Audrey Tseng de Melo Fischer (they/them) is based in Lenapehoking (Brooklyn). As a trans(queer) and bi(racial/national) architectural designer, writer, and researcher, Audrey’s work explores the interplay between heritage and futurism. Viewing them as sociopolitical constructs—one which stimulates both destruction and reconstruction of built environments—they have meditated (link to CV spreadsheet) on the borders and binaries within these spaces.


Architectural heritage unravels the futuristic potential for both violence—of displacement, dispossession, and erasure—and abundance—of care, solidarity, and interdependencies.

Architectural futurism often uses heritage as a foundation for imagining worlds that either authenticate or derive alternatives to colonial, hegemonic orders.

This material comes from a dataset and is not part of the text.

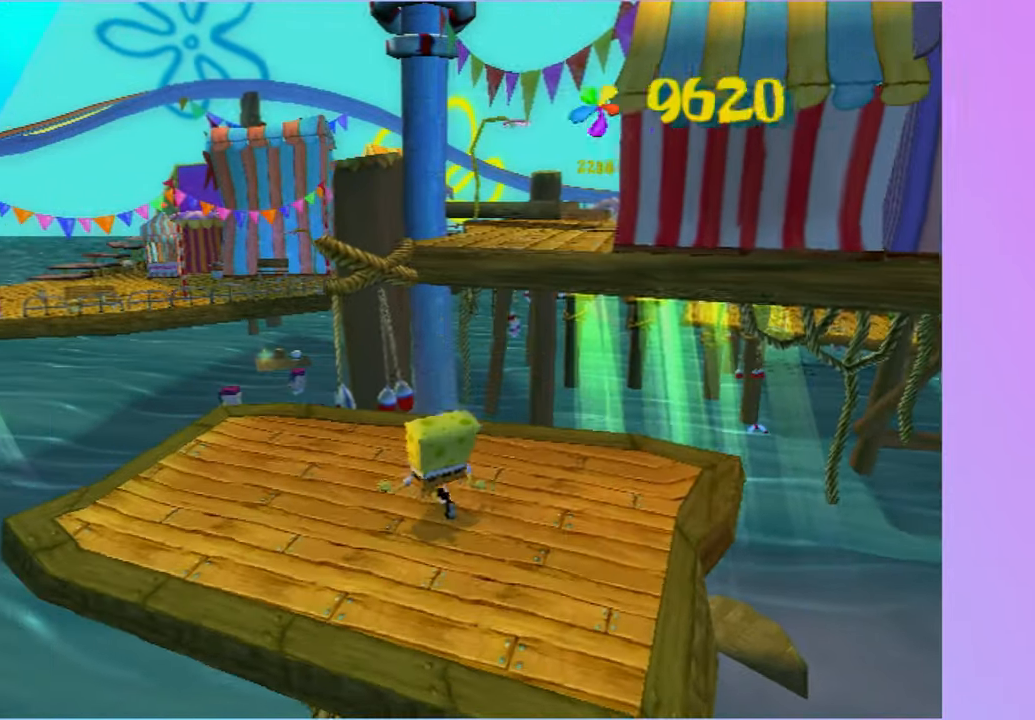
{"buttons": [], "left_stick": "up", "right_stick": "center", "button_events": []}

Audrey seeded Rehearsing with Chong Gu, a collaboration dedicated to framing otherness in transience. Currently, they are the head of an architectural research institute on the US-MX border and a resident of the 2024-25 Bandung Residency—co-organized by Asian American Arts Alliance (A4) and Museum of Contemporary African Diasporan Arts (MoCADA). Previously, Audrey worked as a senior writer/researcher at Adjaye Associates (Accra, London & New York) and held positions as an architectural designer in firms such as SOM (New York), Shigeru Ban Architects (Tokyo), Philippe Rahm architectes (Paris), among others. Their work has been published in Paprika!, POOL , Yale Retrospecta, and featured in places including Venice Biennale Architecttura, Storefront for Art and Architecture, ACSA/EAAE, and more. They have collaborated with various organization, including Yale & Princeton NOMAS, the Queer Space Working Group, Red Canary Song and received the George Nelson Fellowship for their research on Stewarding Chinampas: Co-speculating Our Many Worlds (Mexico City).